Much-anticipated legislation to encourage clean and renewable energy in Florida appears in danger of dying, but not because of concerns over the inclusion of nuclear energy. Instead, a penny gas tax threatens to squelch the "20 by 2020" proposal, one of Governor Charlie Crist's legislative priorities.

Bill sponsor Sen. Jim King, chair of the chamber's energy and utilities committee, said the penny tax on fuel is necessary to ensure the renewable and clean energy legislation is actually implemented. It would generate roughly $90 million a year, half to go into a trust fund for helping to develop renewable energies, and half to go into general revenue.

"Without that money, this bill won't go anywhere," he said. "It will just look good and sound good."

King, tasked by Senate President Jeff Atwater to get the energy legislation passed, has spent weeks trying to come up with a proposal that appeases groups ranging from environmentalists to big utilities to biomass producers like sugar companies.
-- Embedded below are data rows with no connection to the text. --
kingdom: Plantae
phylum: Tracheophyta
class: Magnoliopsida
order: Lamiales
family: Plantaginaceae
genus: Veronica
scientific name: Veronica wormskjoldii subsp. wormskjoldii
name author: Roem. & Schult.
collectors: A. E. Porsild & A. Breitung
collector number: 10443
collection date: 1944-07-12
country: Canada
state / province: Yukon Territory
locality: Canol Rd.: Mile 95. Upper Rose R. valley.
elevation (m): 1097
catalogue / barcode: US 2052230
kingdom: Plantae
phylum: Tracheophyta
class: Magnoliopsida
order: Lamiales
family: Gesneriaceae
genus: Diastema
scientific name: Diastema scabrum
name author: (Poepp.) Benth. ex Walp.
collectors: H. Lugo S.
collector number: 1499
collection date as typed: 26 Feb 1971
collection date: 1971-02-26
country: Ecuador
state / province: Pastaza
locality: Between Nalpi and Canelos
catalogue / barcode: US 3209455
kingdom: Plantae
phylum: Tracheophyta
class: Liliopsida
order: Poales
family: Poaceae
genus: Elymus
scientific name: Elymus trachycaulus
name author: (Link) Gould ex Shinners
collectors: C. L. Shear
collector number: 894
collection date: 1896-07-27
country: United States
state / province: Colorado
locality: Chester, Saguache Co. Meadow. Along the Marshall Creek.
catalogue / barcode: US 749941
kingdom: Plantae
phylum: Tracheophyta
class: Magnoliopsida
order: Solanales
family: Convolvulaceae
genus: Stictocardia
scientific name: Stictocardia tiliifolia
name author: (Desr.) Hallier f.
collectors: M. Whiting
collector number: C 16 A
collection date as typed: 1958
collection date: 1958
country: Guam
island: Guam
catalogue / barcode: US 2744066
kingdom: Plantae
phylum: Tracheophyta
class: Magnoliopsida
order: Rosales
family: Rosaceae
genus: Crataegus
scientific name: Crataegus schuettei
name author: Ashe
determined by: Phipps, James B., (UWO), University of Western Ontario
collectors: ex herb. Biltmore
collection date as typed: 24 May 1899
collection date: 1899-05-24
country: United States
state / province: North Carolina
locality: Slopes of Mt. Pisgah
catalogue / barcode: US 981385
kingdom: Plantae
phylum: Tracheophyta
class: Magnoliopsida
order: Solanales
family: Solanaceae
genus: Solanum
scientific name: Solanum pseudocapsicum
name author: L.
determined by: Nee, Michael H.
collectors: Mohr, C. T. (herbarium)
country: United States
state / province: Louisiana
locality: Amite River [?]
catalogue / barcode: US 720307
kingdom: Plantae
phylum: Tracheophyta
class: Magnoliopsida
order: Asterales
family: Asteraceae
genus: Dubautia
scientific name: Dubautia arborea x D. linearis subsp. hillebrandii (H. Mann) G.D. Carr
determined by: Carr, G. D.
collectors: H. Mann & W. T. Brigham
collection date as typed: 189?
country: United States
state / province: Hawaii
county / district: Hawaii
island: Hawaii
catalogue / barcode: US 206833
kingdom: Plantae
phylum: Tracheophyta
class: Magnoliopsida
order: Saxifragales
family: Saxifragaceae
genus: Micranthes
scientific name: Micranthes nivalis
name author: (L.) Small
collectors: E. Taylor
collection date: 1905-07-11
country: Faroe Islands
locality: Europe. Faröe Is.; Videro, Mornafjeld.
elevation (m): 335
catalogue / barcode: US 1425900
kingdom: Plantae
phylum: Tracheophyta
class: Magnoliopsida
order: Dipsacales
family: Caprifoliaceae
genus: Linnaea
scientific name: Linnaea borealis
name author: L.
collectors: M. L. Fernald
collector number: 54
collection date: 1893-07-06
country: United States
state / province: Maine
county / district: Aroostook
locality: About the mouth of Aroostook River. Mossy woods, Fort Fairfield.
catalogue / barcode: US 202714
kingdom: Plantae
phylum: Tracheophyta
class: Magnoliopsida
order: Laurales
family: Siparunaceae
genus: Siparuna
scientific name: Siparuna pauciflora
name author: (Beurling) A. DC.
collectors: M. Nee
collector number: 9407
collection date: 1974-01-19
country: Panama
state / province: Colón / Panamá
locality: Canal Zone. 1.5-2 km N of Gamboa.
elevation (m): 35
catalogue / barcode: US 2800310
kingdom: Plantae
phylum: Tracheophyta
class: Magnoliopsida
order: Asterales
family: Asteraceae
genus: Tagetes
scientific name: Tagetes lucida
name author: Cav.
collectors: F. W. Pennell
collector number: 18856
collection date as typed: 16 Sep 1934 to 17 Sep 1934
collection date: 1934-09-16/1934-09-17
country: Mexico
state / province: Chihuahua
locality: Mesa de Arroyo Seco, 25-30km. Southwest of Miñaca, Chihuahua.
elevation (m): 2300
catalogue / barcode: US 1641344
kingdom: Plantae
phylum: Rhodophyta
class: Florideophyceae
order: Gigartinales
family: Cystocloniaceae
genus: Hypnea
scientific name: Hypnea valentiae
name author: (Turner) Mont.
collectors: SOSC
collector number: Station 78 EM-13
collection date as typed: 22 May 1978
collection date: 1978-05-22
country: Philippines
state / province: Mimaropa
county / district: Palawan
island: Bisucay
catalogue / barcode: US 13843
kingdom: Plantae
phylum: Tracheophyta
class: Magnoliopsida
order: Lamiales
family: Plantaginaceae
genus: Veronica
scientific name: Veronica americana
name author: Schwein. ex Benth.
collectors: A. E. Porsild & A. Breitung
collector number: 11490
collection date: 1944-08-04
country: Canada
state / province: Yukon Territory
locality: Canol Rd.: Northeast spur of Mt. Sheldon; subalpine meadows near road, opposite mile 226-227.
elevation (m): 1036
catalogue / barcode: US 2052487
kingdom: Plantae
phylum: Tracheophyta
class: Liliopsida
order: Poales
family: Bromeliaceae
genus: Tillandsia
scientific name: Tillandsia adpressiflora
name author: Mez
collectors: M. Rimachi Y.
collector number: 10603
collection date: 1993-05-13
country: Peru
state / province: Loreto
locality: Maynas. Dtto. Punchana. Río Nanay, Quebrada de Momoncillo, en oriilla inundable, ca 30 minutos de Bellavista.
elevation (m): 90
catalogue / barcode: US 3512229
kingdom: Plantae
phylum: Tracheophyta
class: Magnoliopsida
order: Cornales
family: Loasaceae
He told senators including Mike Haridopolos that he is willing to amend the bill to allow federal stimulus dollars to replace the gas tax -- but only if the stimulus dollars are determined to be eligible.

Sen. Mike Fasano, R-New Port Richey, said he was going to vote for SB 1154 -- until he saw the tax tucked in. The Senate transportation committee chairman worries higher gas prices will further deplete the Department of Transportation's trust fund, which the agency relies on to fund road projects. A recent revenue estimate found the trust fund already will be depleted in years to come because cash-strapped Floridians are cutting back on driving amid rising gas costs.

"These are the implications you have when you start raising the gas tax," Fasano said. "If it was that easy, we would have raised the gas tax a long time ago."

The committee voted 6-3 for the bill, with Sens. Fasano, Dan Gelber (D) and Mike Haridopolos (R) opposed. But even some who voted in favor, including Sen. Steve Oelrich, voiced reservations indicating they might not vote yes unless the gas tax issue is resolved.

Meanwhile, King said the bill's fate might also be dim thanks to lack of enthusiasm from the House.

"I have no idea if this bill or anything like it has a life of one nanosecond in the House," he said.